Magdalina a tratti guarda il viso di Mia, e interrompe le risa per
sorriderle affettuosamente e darle un colpetto con la mano posta al sicuro nel
suo cappotto.
Le voci
dei giovani mitigano il profondo silenzio di quella città immobile e spettrale.
Non vi sarebbero altri colori all’infuori del bianco e di qualche pennellata di
marrone e grigio se non ci fossero loro là, a scaldare per qualche minuto le
vie innevate di Mosca.
Non vi
sarebbe suono alcuno, o ombra, o movimento all’infuori di quelli disseminati in
giro da spettri e dannati se non fossero lì loro a dare a tutto un nuovo
briciolo di…magia.
Magdalina tira lievemente una ciocca di capelli biondi di Mia. Lei si
volta, vede il suo sguardo da gatta e si lascia abbracciare.

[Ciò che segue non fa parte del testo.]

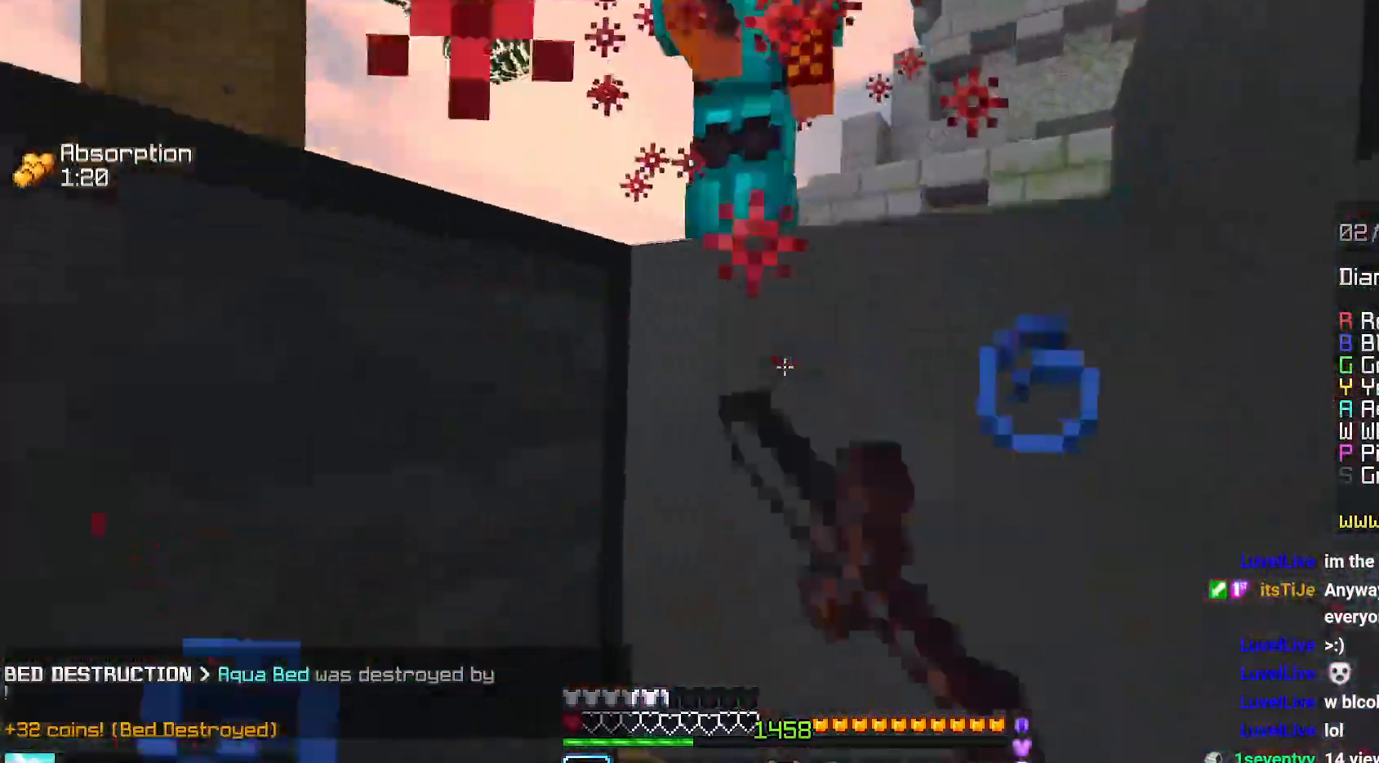
{"keys": ["space"], "mouse": ["right"], "events": [[67, "up", "up"], [84, "space", "up"], [184, "mouse_left", "up"], [217, "mouse_left", "down"], [300, "space", "down"], [367, "mouse_left", "up"], [500, "mouse_right", "down"]]}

Avverte il calore
cheto di quel corpo femminile, e si fa cullare da tutto quel senso di bisogno
che traspare dalla figura di Mag.
Un
altro scoppio di risa, un altro candore a ricoprire il dedalo incompleto della
città. gli occhi di Mag. E poi, ancora, silenzio.
Il sole
balugina sereno sulla città. Alto nel cielo terso, come un vessillo che indichi
a tutti la sola scia: voglia di mare.
Le
spiagge assolate sono punteggiate da ombrelloni aperti, asciugamani stesi su
sabbia e scogli, bambini intenti a scavare con le pale colorate profonde buche
in cui ricreare un mare privato.
Un
folto gruppo di persone sta a pelo del bagnasciuga.
Sono
una classe liceale. Una decina di ragazzi è a mollo nell’acqua opaca, creando
con le mani onde alte e increspate da mandare ad infrangere contro i compagni.
Alti urli sovrastano i suoni caotici dell’estate.
Una
spicciolata di ragazze è stesa a prendere il sole. Gli occhiali brillano sotto
quei raggi, il rumore fondo di pettegolezzi freschi risuona nell’aria libera e
vagamente impregnata di caldo. I loro occhi osservano il mondo come fanno i
rapaci, aggiungendo l’arroganza di chi non ha mai saggiato la verità della vita
sulla pelle.
Quattro
ragazzi sono seduti sul bagnasciuga.
Due di
loro, due giovani uomini in bermuda colorati, ridono di una ragazzina bassa e
tonda appena riemersa dall’affondo subito dai suoi compagni, i visi puliti e
semplici di chi sa vivere senza giudizi
e senza repliche.
Le due
ragazze al loro fianco stanno in silenzio. La prima ha folti capelli castani,
striati di oro scuro che brilla al sole come lingue di cera colata. La sua
pelle è già scurita dl sole battente. Le sue gambe, muovendosi, alzano lievi
sbuffi d’acqua salata.
La
seconda, assorta nell’osservare la linea blu dell’orizzonte, sta ferma. Le sue
labbra, naturalmente rosse, sono immobili in una posa seria, come i profondi
occhi marroni, pozze di verità assenti e segreti bruniti. La sua pelle bianca è
arrossata dai raggi solari.
Angelo,
il primo ragazzo della fila, le spruzza addosso un’ondicella
considerevole d’acqua, prendendola sul seno, e sul viso di rimbalzo. Lei tira
un’imprecazione colorita, mentre gli altri due ridono. Elisa da un violento
calcio al pelo dell’acqua e investe tutti e tre.
Scoppia
a ridere quando la disputa diventa una vera e propria battaglia del tutti
contro tutti. Mariele, lamentando di perdere il
costume rosso per colpa delle sue scarse forme, regge la stoffa e combatte con
schiaffetti rapidi che la rendono più vittima che carnefice. Elisa si accanisce
su Dario, finché Angelo non la getta a capofitto nell’acqua.
Sotto
il velo limpido, Elisa alza gli occhi. Incontra il sole che, scomposto in mille
frammenti, non ha più la forza di gettare i suoi raggi avidi fin là sotto. È
uno spettacolo, vedere come un gigante si disintegri davanti alla venuta di un
solo petalo d’acqua.
Elisa
riemerge, la battaglia è scemata, Mariele si sta
asciugando i capelli con un grande telo azzurro. Angelo e Dario la offendono,
scherzosi, e lei soffoca i sorrisi. Elisa esce dall’acqua e si stende sul suo
telo. Porta le gambe al petto, sospira. Chiude gli occhi. Silenzio.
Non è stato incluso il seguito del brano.